The change of surety will be on the fall ballot
The Ohio Constitution currently states that anyone can be bailed by “adequate sureties” unless charged with a capital crime or a felony where “the evidence is clear or the grand presumption”, and whether his release poses a risk to the community.
The proposed amendment would remove this language, stating instead that when setting bail, courts must consider public safety, the person’s criminal record, the likelihood of flight and the seriousness of their offense. The House resolution was amended to add “any factor that the General Assembly may describe” to these conditions.
House Bill 607 echoes the language of the proposed constitutional amendment.
“In all cases, bail should be set having regard to the seriousness of the offense charged, the defendant’s prior criminal record and the likelihood that the defendant will appear at trial in the case,” a statement read. state legislative research analysis. Commission. “The bill expands these factors to require that bail be set taking into account all relevant information, including the risk to public safety.”
State Senator Theresa Gavarone, R-Huron, sponsors SJR 5. State Representatives Jeff LaRe, R-Violet Twp., and DJ Swearingen, R-Huron, are sponsors of HJR 2. LaRe and Swearingen are also the sponsors of HB 607.
The Dubose The ruling upheld an appeals court ruling that public safety cannot be taken into account when determining the level of cash bail for a suspect.
Gavarone called DuBose a “reckless decision” which poses a “direct threat to public safety”.
But opponents, including state Sen.
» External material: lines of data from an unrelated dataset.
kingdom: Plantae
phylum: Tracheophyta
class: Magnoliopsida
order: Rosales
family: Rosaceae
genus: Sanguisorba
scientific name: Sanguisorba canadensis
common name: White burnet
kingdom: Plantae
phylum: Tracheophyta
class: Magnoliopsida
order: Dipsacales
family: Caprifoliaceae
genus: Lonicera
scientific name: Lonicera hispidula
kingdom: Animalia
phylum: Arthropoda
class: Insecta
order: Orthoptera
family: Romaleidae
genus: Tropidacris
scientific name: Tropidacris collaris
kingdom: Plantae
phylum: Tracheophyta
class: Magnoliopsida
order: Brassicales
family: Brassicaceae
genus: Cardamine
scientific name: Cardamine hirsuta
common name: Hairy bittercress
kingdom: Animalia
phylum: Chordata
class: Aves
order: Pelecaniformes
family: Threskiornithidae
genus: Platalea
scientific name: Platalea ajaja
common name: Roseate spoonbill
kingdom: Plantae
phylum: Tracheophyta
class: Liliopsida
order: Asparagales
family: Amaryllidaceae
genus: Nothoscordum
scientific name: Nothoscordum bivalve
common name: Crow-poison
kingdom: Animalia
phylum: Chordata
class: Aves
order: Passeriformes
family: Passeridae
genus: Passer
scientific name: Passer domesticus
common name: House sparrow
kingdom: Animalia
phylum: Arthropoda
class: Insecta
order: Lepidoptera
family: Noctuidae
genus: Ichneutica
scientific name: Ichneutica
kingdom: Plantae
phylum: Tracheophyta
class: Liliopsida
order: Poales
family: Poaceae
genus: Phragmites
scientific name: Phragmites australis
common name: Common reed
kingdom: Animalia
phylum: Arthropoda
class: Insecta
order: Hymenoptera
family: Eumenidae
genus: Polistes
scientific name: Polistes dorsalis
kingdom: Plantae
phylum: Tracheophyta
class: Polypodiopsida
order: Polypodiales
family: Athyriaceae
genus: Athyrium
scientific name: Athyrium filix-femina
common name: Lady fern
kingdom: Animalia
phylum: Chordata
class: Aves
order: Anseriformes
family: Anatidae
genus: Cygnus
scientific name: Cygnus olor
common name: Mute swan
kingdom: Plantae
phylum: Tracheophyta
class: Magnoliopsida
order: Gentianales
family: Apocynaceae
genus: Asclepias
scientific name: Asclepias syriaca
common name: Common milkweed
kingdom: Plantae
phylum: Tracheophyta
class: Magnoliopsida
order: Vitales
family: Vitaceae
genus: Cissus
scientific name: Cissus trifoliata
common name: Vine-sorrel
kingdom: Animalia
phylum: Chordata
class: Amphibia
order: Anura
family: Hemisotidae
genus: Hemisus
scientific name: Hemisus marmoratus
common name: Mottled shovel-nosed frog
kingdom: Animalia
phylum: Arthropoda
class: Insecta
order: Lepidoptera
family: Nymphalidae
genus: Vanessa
Cecil Thomas, D-Cincinnati, say the amendment is unnecessary because Ohio already has a law allowing for a remand hearing, in which judges can detain someone if they is considered dangerous. It’s separate from the bail process, he said during the SJR 5 Senate hearing.
“Financial terms are intended solely to induce a defendant to return to court for their trial date,” Thomas said.
During the House and Senate hearings, several Democrats denounced the proposed amendment as a political ploy to boost Republican voter turnout in the fall. It would not improve public safety, they said, but would have a disproportionate impact on minorities who often have lower incomes, they said.
According to the ACLU of Ohio, approximately 12,000 people are behind bars every day in Ohio without having been convicted. This represents approximately 60% of those in prison; the ACLU says these people are being held primarily because they can’t afford bail.
Following the May 25 vote, the ACLU of Ohio reiterated its support for HB 315 and SB 182. Patrick Higgins, the group’s political adviser, described HJR 2 and SJR 5 as “obstructing proactive efforts and bipartisan bail reform initiatives that have been in the works for years. .”
“Put simply, the DuBose decision doesn’t need to be fixed,” he said in a press release. “DuBose emphasizes the long-standing constitutional principle that bail is excessive when it exceeds the amount necessary to secure the appearance of the accused. Since its inception, the purpose of cash bail has been – and continues to be – to ensure the appearance in court of those accused of crimes. Cash bail does not promote public safety, it simply allows people who have money to buy their freedom.
State Representatives David Leland, D-Columbus, and Brett Hillyer, R-Uhrichsville, introduced House Bill 315. Their bill would set a “floor” of $200 for bail and set the maximum at 25% of a person’s monthly income, after deducting certain costs such as education and work expenses, Leland said.
It would also significantly expand pretrial detention rules, adding more than 50 crimes to the list of those for which a judge would have to determine the risk a prisoner’s release would pose to others, he said.